'''

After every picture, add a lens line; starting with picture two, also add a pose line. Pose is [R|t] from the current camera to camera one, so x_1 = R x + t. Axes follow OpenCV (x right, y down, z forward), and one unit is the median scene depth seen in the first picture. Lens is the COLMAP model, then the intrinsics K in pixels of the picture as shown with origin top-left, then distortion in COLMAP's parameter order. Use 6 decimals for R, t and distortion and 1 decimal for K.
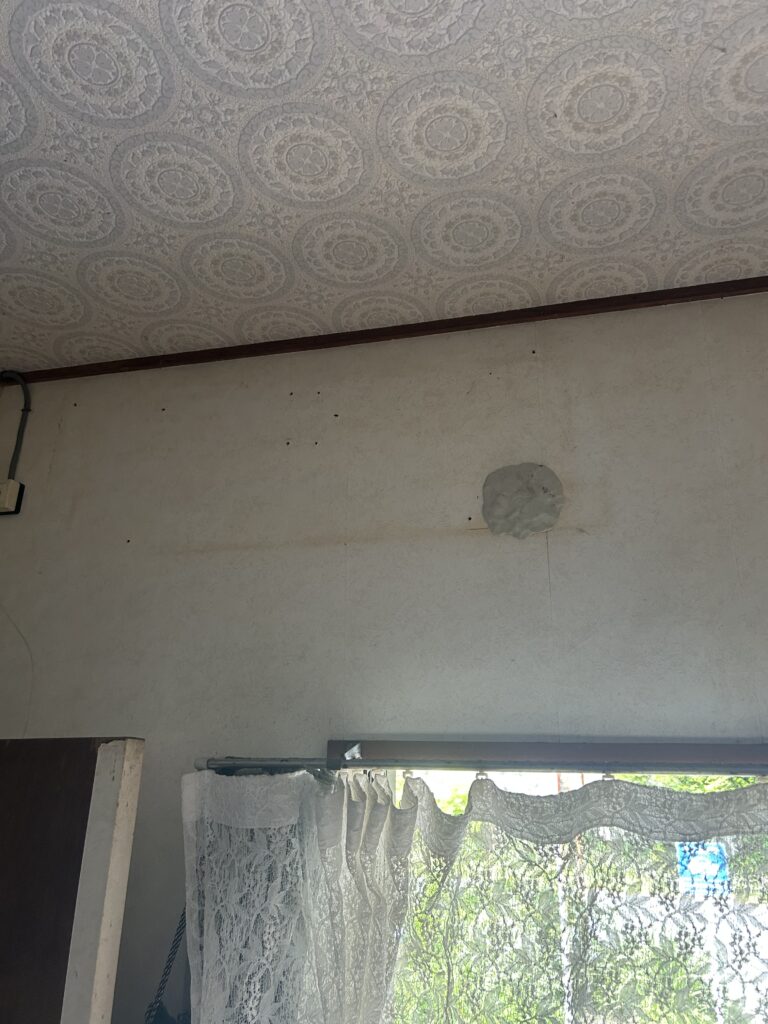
lens RADIAL K [[763.3, 0, 384.0], [0, 763.3, 512.0], [0, 0, 1]] dist [0.026977, 0.000354]
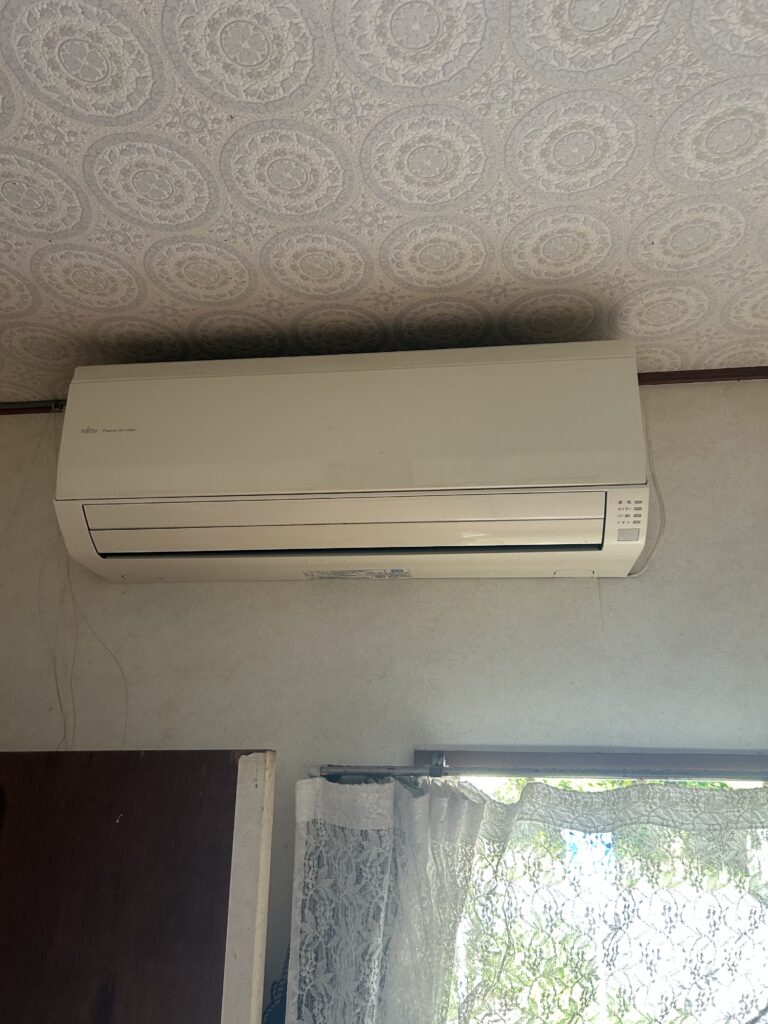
lens RADIAL K [[769.6, 0, 381.8], [0, 769.6, 519.9], [0, 0, 1]] dist [0.046818, -0.001721]
pose [[0.990408, 0.036477, 0.133273, -0.289793], [-0.039535, 0.999011, 0.020369, -0.071880], [-0.132398, -0.025442, 0.990870, -0.143566]]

'''

### Your instructions:
Your task is to repeat the material above exactly, without its pictures.

### Problem solution:
After every picture, add a lens line; starting with picture two, also add a pose line. Pose is [R|t] from the current camera to camera one, so x_1 = R x + t. Axes follow OpenCV (x right, y down, z forward), and one unit is the median scene depth seen in the first picture. Lens is the COLMAP model, then the intrinsics K in pixels of the picture as shown with origin top-left, then distortion in COLMAP's parameter order. Use 6 decimals for R, t and distortion and 1 decimal for K.
lens RADIAL K [[763.3, 0, 384.0], [0, 763.3, 512.0], [0, 0, 1]] dist [0.026977, 0.000354]
lens RADIAL K [[769.6, 0, 381.8], [0, 769.6, 519.9], [0, 0, 1]] dist [0.046818, -0.001721]
pose [[0.990408, 0.036477, 0.133273, -0.289793], [-0.039535, 0.999011, 0.020369, -0.071880], [-0.132398, -0.025442, 0.990870, -0.143566]]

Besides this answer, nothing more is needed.